- **Quoted text**

⟨

It was in the interior of the Park, at the hotels beside the lake, the
falls, and the various geyser basins, that we would have seen the bears
had the season been late enough; but unfortunately the bears were still
for the most part hibernating. We saw two or three tracks, and found one
place where a bear had been feeding on a dead elk, but the animals
themselves had not yet begun to come about the hotels. Nor were the
hotels open. No visitors had previously entered the Park in the winter
or early spring--the scouts and other employees being the only ones who
occasionally traverse it. I was sorry not to see the bears, for the
effect of protection upon bear life in the Yellowstone has been one of
the phenomena of natural history. Not only have they grown to realize
that they are safe, but, being natural scavengers and foul feeders, they
have come to recognize the garbage heaps of the hotels as their special
sources of food supply. Throughout the summer months they come to all
the hotels in numbers, usually appearing in the late afternoon or
evening, and they have become as indifferent to the presence of men as
the deer themselves--some of them very much more indifferent. They have
now taken their place among the recognized sights of the Park, and the
tourists are nearly as much interested in them as in the geysers.

⟩

Put this sentence from the passage on Yellowstone bears into Spanish: "They have now taken their place among the recognized sights of the Park, and the tourists are nearly as much interested in them as in the geysers."

- **Records provided**
⟨

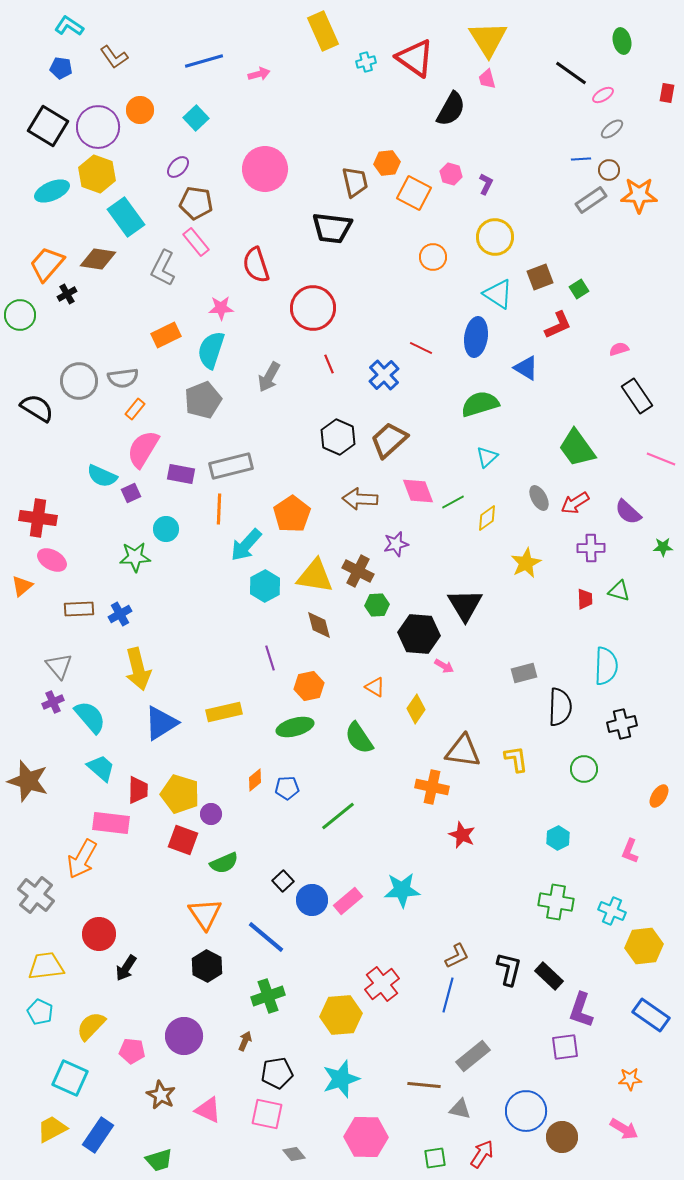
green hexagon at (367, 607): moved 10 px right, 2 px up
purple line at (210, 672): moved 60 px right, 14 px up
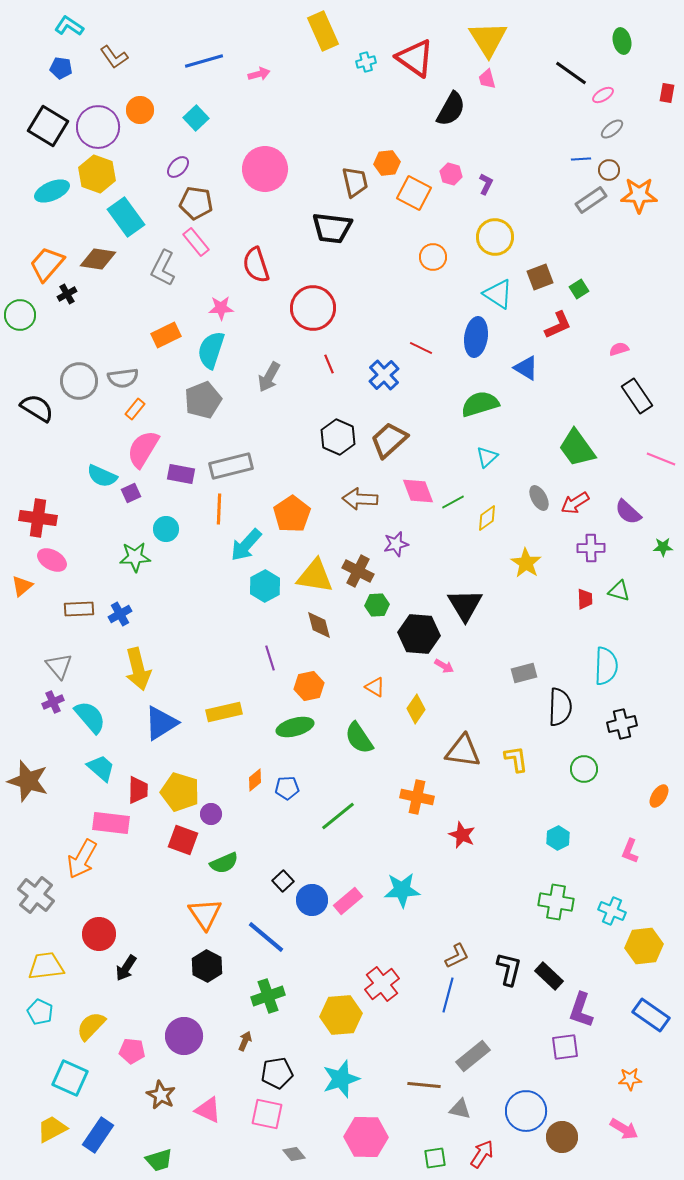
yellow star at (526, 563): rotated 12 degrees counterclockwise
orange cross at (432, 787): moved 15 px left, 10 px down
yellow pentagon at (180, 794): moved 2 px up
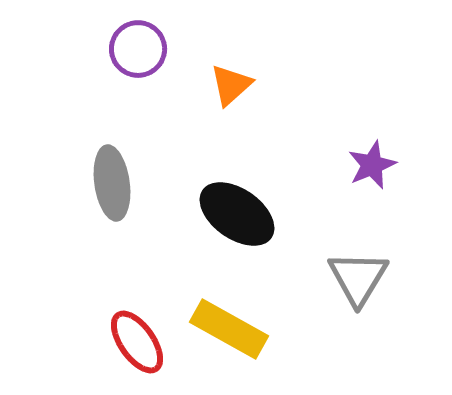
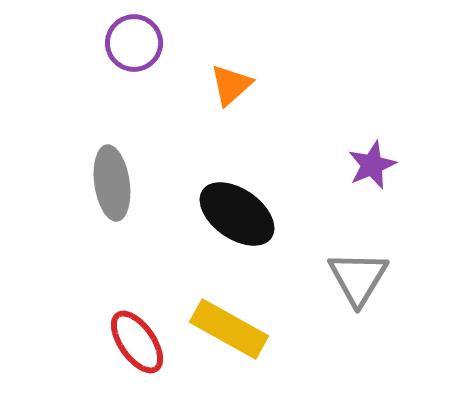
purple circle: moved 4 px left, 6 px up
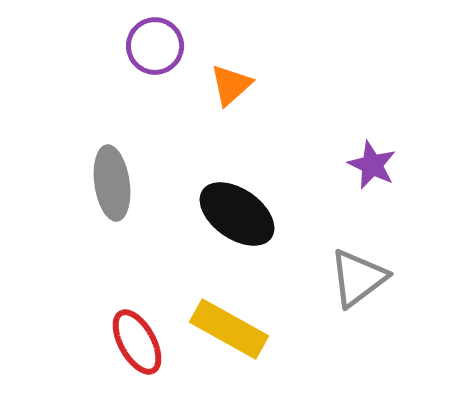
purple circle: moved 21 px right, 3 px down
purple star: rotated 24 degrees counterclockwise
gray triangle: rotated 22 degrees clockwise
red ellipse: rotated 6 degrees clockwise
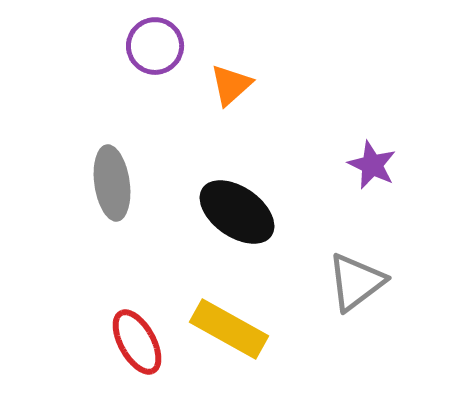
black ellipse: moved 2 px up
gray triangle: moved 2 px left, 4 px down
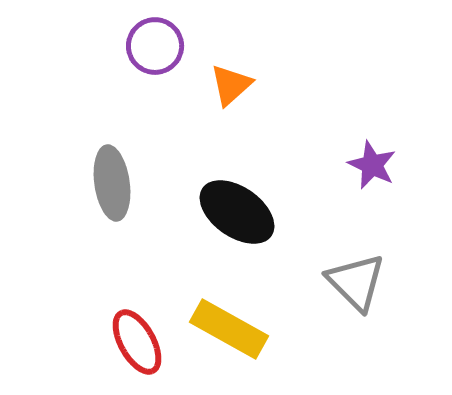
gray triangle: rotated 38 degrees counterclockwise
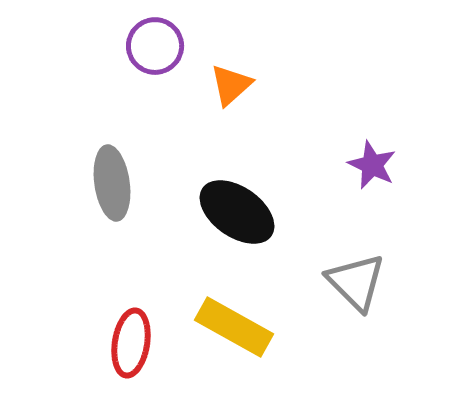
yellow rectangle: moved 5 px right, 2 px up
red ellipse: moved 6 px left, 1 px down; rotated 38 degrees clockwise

⟩

- **Answer below**
Ahora han ocupado su lugar entre las atracciones reconocidas del Parque, y a los turistas les interesan casi tanto como los géiseres.